Disch's first published poems, though not published until 1972, were published with the stories and novels that made his name in the 1960s. Although he targeted his poetry at a new audience than his fiction, he ended up simplifying his by-line from Thomas M. Disch to Tom Disch – both genres emerged from the same rising consciousness and evolving times. His poetry includes experiments within conventional frameworks, such as a collaborative sonnet cycle with Marilyn Hacker and Charles Platt and Haikus of an AmPart, though others such as The Dark Old House Mix are more confined and freeform. He often uses humour and irony in his poems, as well as other writers.

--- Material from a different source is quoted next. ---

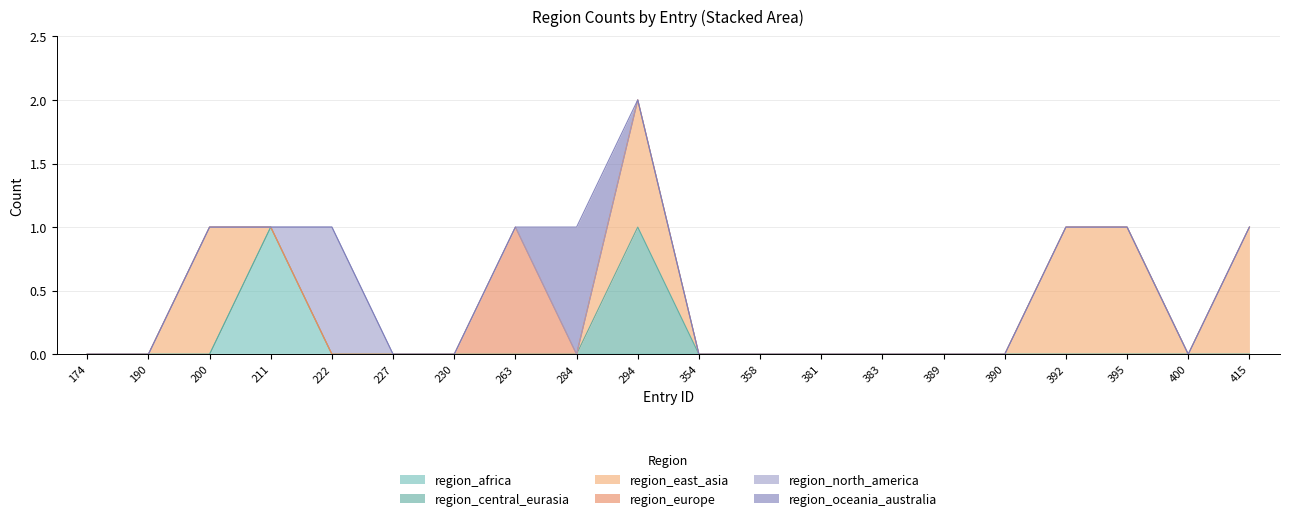

Between 389 and 395, which series saw the biggest shift?

region_east_asia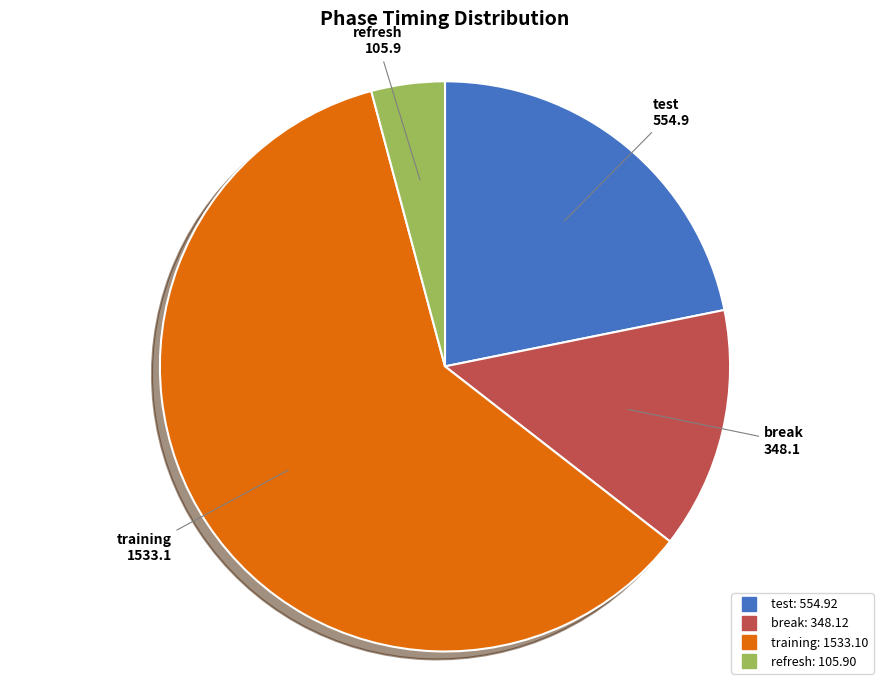

True or false: test accounts for 36% of the total.

False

Disch's reputation as a poet was solidified by a 1989 mid-career retrospective collection titled Yes, Let's. In 1991, Dark Verses & Light, a book of new poetry, was published. Disch produced two collections of poetry criticism between 1995 and 2002. He continued to publish poetry in magazines and journals like Poetry, Light, Paris Review, Partisan Review, Parnassus: Poetry in Review, and even Theology Today, which was perhaps an odd choice for a long-serving Catholic). In four editions of The Best American Poetry, Disch's poems were anthologized, including those edited by John Ashbery, Jorie Graham, A. R. Ammons, and John Hollander. The Castle of Indolence: Poetry, Poets, and Poetasters, as well as Poetasters and Poetasters. The Castle of Perseverance: Contemporary Poetry's Two Collections. His poetry explores what makes poetry work, what makes it famous, and how poetry can reclaim a place in modern popular culture.

He stopped writing poetry to literary journals until the journals asked for his contributions near the end of his life. He preferred to post his poems on his LiveJournal page. "I write poetry because I think it is the hardest thing I can do well," Disch said in a ten-day interview. And so, as an equestrian who likes spending time on a good horse, I simply love doing it. Poetry is my favorite horse.